Studies of terahertz and far-infrared radiation from GaAs based transistors
|關鍵字:||兆赫輻射;遠紅外線輻射;砷化鎵型電晶體;聲子;自由載子;terahertz radiation;far-infrared radiation;GaAs-based transistor;phonon;free carrier|
We demonstrate a method of extracting optical constants, including the refractive index and absorption coefficient, of a semi-insulating gallium arsenide (SI-GaAs) substrate from a reflectance spectrum in the terahertz regime and the far infrared. The reflectance spectrum contains fringing and fringless parts. The fringless spectrum is fitted by a reflectance spectrum calculated based on a four-parameter single-oscillator model. The parameters are used to calculate the refractive index of SI-GaAs in the two frequency regimes. The index is then used along with the upper-envelope function of the fringing spectrum to extract the absorption spectrum of SI-GaAs associated with one-phonon and two-phonon absorption processes. The absorption spectrum is used to analyze electroluminescence (EL) mechanisms of GaAs-based transistors. We investigate EL spectra and EL efficiency of two GaAsbased transistors. The first one is a pseudomorphic high electron mobility transistor (pHEMT) and the second an heterojunction bipolar transistor (HBT). The two transistors have quite different features in their EL spectra due to the differences in their epitaxial structures. The EL spectra of the pHEMT contain peak-like features that are attributed to two-phonon processes in GaAs. The EL spectra of the HBT exhibit no such obvious features and spectral power increases monotonically with frequency, which is attributed to bremsstrahlung radiation of free electrons.
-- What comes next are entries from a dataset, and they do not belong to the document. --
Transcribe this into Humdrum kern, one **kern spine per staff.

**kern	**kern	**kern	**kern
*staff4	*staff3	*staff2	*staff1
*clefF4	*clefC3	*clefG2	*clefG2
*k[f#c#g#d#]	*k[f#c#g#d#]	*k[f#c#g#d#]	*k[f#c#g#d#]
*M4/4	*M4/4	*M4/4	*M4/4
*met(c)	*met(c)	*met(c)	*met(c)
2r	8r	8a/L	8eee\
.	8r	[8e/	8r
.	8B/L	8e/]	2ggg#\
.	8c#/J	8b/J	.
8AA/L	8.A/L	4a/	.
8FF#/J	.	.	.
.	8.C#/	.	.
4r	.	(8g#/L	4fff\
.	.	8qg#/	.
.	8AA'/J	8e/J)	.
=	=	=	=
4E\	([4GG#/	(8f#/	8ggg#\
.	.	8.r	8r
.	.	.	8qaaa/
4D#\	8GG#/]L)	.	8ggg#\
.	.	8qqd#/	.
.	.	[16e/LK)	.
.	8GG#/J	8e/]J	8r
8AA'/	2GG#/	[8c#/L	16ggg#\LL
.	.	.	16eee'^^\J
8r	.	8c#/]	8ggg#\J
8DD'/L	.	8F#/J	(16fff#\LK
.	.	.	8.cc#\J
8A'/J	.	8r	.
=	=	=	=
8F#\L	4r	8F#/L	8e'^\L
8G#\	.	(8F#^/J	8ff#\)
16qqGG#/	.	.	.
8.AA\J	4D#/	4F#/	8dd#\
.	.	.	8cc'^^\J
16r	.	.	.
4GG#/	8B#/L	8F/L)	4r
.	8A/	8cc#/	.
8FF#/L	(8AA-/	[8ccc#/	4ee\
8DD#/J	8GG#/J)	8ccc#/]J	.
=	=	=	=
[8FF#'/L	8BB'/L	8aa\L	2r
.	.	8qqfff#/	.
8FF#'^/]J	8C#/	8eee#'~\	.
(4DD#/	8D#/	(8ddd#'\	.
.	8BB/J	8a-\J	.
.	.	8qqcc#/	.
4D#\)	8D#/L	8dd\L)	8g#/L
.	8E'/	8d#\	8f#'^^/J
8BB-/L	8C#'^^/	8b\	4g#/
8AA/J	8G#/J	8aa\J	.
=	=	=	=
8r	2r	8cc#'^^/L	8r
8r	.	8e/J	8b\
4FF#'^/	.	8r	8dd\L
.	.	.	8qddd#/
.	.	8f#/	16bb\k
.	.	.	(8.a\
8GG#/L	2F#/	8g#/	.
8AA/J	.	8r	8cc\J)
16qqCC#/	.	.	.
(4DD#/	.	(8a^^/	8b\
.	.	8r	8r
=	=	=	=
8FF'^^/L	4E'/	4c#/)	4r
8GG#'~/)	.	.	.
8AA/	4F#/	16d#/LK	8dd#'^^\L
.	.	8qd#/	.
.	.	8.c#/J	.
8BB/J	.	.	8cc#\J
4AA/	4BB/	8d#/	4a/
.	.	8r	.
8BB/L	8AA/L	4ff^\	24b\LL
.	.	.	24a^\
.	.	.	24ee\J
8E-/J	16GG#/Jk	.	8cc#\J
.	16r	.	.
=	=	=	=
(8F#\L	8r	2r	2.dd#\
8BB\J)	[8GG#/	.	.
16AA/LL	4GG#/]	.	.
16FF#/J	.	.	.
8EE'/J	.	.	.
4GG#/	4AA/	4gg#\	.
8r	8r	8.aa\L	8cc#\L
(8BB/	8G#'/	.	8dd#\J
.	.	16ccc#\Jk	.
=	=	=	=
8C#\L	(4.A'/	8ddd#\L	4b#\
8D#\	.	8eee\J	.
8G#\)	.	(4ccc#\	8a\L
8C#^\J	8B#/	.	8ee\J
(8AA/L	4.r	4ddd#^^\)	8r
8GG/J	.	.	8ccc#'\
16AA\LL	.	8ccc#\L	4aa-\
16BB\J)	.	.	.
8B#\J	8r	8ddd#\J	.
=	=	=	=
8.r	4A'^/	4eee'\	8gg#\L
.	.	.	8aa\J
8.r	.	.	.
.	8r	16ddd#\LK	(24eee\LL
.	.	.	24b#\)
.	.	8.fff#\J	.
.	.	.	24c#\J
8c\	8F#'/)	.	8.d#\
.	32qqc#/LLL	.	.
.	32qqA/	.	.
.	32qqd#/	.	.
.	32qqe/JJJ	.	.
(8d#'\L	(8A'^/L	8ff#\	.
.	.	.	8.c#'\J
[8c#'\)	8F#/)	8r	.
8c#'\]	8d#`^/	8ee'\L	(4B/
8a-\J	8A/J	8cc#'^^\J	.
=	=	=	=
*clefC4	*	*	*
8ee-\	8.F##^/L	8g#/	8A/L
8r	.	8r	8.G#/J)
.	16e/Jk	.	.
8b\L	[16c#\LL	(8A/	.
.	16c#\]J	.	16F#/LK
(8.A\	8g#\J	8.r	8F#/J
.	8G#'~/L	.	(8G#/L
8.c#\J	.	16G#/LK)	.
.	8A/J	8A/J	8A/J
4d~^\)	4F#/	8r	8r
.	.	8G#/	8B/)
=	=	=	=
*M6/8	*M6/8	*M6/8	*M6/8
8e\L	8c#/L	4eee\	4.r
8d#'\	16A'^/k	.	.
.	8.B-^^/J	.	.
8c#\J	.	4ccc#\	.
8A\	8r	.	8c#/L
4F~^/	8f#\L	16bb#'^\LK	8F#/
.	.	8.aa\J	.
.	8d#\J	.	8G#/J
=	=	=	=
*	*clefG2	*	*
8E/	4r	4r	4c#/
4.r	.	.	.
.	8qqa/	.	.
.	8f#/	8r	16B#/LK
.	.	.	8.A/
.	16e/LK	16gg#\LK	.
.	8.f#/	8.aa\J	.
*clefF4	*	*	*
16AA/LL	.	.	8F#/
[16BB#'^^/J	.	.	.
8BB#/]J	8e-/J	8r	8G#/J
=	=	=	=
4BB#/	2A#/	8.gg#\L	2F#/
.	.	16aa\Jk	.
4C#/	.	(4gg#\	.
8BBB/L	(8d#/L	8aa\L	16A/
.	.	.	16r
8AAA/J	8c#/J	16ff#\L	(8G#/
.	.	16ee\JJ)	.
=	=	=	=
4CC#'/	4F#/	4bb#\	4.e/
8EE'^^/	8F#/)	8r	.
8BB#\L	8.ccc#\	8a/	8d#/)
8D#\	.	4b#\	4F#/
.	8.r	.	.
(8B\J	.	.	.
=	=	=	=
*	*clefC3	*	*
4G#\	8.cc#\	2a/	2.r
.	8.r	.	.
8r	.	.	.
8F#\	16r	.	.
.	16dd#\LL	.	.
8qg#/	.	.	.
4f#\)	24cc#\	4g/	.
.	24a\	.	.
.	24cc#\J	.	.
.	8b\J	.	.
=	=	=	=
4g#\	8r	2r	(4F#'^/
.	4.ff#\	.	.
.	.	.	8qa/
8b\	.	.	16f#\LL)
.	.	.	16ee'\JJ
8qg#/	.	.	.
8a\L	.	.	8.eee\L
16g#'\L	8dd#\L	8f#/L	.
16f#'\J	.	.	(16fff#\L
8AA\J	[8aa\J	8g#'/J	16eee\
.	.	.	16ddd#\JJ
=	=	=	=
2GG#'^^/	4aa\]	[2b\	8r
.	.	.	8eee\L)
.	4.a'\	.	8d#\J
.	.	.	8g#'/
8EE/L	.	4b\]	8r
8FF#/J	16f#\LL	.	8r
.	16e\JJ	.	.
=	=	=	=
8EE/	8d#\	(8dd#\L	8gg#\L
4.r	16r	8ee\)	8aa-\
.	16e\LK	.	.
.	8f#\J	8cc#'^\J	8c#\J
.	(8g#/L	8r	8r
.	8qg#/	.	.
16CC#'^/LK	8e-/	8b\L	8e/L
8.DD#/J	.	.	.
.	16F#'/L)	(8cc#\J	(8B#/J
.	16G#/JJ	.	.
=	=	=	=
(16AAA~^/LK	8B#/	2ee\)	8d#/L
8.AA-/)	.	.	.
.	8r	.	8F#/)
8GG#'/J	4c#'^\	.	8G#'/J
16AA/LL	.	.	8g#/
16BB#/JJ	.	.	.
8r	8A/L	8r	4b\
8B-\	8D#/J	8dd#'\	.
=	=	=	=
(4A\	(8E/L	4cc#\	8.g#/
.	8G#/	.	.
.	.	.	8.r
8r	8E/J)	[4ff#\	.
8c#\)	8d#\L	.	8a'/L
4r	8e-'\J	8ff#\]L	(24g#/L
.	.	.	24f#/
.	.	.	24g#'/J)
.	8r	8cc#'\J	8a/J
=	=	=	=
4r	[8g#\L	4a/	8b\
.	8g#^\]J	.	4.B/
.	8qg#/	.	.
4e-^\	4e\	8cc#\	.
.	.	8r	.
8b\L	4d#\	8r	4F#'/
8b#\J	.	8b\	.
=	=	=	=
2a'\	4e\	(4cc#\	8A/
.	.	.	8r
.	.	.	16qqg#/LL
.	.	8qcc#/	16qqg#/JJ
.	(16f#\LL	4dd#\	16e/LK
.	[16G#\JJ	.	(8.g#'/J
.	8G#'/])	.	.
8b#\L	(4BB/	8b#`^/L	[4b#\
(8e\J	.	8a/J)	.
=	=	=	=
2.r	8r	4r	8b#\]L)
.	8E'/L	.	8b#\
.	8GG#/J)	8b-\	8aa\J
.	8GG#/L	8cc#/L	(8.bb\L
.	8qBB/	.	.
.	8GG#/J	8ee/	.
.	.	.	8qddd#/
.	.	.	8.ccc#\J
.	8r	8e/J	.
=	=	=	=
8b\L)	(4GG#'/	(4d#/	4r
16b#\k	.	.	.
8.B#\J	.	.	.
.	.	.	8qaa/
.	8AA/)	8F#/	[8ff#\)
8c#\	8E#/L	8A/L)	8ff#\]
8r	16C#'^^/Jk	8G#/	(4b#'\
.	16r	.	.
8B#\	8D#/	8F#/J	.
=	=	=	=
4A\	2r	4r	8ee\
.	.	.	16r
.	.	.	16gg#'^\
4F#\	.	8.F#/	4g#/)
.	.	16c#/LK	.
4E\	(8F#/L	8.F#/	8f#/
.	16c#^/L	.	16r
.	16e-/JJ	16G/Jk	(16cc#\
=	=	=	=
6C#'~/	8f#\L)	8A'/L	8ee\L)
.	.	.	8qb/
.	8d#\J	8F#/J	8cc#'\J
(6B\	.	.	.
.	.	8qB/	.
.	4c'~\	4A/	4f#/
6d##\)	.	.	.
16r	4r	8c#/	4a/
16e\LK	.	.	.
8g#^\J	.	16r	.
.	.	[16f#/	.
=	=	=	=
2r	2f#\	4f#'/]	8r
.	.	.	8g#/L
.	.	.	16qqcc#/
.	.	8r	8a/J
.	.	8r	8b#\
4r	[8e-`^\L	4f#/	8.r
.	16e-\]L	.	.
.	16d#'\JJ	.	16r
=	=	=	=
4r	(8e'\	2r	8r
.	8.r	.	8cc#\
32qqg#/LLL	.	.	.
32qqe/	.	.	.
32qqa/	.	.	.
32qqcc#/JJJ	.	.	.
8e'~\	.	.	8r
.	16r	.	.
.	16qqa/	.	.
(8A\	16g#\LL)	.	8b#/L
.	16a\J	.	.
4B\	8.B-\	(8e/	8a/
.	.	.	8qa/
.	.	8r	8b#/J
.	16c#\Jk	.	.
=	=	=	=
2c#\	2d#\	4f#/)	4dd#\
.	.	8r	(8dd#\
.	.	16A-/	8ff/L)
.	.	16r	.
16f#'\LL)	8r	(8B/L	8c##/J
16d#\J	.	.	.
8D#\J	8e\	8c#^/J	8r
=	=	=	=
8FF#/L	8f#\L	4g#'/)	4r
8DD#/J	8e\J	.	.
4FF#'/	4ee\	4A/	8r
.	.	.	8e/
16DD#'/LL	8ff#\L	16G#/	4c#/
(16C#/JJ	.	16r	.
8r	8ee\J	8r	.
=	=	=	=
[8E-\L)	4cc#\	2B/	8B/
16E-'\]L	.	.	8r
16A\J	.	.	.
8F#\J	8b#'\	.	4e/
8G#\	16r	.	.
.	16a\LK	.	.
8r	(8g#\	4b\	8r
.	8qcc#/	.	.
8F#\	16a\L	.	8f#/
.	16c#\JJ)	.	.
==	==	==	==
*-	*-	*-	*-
Power conversion efficiency of a pHEMT (or HBT) in the saturation (or forward active) region is higher than that in the linear (or saturation) region, which is related to the increased average energy of free electrons associated with the high-strength field in the depletion region. Mid infrared EL spectra of the two transistors are dominated by features associated with emission of silicon nitride passivation layers. Based on our results, we propose a structure that can increase the EL efficiency of a transistor in the THz regime and the far infrared.